• _Activity_
Begin at the line containing "index mcp: (339, 170)" in the entries below and end at the line containing "pinky tip: (384, 175)"; transcribe that range exactly and nothing outside it.

• _Data provided_
☆ ☆ ☆ ☆ ☆ ☆ ☆

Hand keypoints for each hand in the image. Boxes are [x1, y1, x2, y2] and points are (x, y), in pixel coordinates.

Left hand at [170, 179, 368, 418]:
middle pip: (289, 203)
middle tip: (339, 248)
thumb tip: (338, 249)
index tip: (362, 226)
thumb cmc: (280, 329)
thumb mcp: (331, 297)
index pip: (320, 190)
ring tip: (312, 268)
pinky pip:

☆ ☆ ☆ ☆ ☆ ☆ ☆

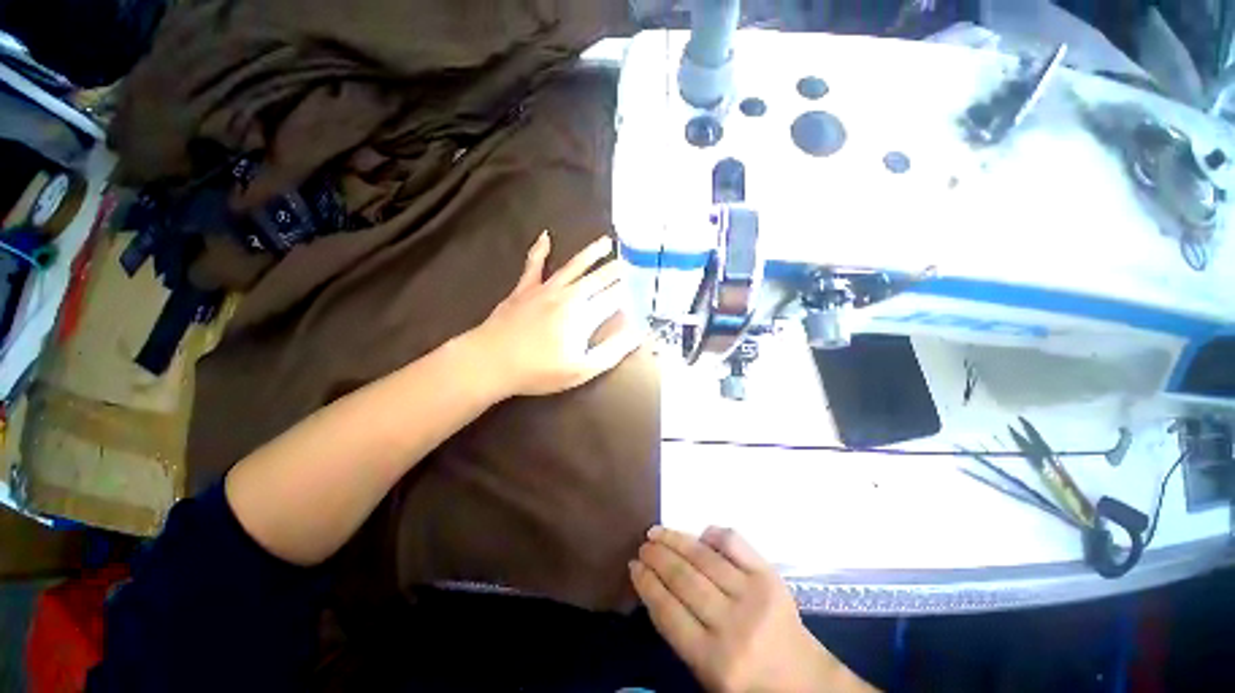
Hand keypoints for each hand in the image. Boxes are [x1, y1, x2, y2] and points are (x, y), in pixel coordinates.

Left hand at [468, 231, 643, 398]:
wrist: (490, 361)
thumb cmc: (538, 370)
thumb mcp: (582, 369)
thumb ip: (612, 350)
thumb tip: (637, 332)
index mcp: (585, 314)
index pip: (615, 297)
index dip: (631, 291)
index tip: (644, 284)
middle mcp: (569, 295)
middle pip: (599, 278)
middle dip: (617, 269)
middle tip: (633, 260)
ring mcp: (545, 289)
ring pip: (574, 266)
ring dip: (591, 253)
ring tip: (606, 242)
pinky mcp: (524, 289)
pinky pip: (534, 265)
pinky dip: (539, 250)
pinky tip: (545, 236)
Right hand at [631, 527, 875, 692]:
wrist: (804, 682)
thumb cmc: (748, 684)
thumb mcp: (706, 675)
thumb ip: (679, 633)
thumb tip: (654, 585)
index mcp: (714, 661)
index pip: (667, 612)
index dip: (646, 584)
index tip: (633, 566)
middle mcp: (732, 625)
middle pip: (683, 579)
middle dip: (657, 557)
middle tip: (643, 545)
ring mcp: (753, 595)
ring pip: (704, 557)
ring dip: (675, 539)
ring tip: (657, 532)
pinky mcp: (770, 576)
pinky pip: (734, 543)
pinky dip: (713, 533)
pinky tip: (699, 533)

☆ ☆ ☆ ☆ ☆ ☆ ☆

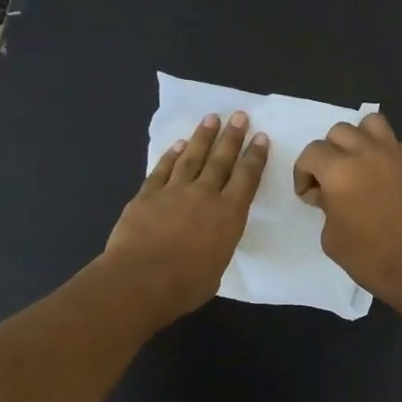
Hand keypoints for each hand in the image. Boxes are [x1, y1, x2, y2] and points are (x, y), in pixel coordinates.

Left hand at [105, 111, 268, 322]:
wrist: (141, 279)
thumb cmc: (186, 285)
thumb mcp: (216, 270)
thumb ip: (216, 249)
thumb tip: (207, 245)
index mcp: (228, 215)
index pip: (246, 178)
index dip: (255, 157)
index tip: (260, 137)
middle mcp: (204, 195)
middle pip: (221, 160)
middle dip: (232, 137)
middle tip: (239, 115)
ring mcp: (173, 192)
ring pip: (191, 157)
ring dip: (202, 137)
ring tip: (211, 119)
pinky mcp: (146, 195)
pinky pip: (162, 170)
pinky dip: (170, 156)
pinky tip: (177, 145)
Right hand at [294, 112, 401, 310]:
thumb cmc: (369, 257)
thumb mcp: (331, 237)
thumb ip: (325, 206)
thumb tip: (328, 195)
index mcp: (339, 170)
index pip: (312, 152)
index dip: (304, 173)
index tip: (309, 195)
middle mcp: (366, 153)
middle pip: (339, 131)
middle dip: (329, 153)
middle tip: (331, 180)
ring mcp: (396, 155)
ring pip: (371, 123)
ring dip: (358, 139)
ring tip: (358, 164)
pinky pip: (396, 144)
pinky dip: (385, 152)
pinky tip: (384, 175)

☆ ☆ ☆ ☆ ☆ ☆ ☆

• _Exercise answer_
index mcp: (339, 170)
index pip: (312, 152)
index dip: (304, 173)
index tip: (309, 195)
middle mcp: (366, 153)
middle pip: (339, 131)
middle dip: (329, 153)
middle tip: (331, 180)
ring mcp: (396, 155)
ring pip: (371, 123)
ring dip: (358, 139)
ring tip: (358, 164)
pinky pip: (396, 144)
pinky dip: (385, 152)
pinky tip: (384, 175)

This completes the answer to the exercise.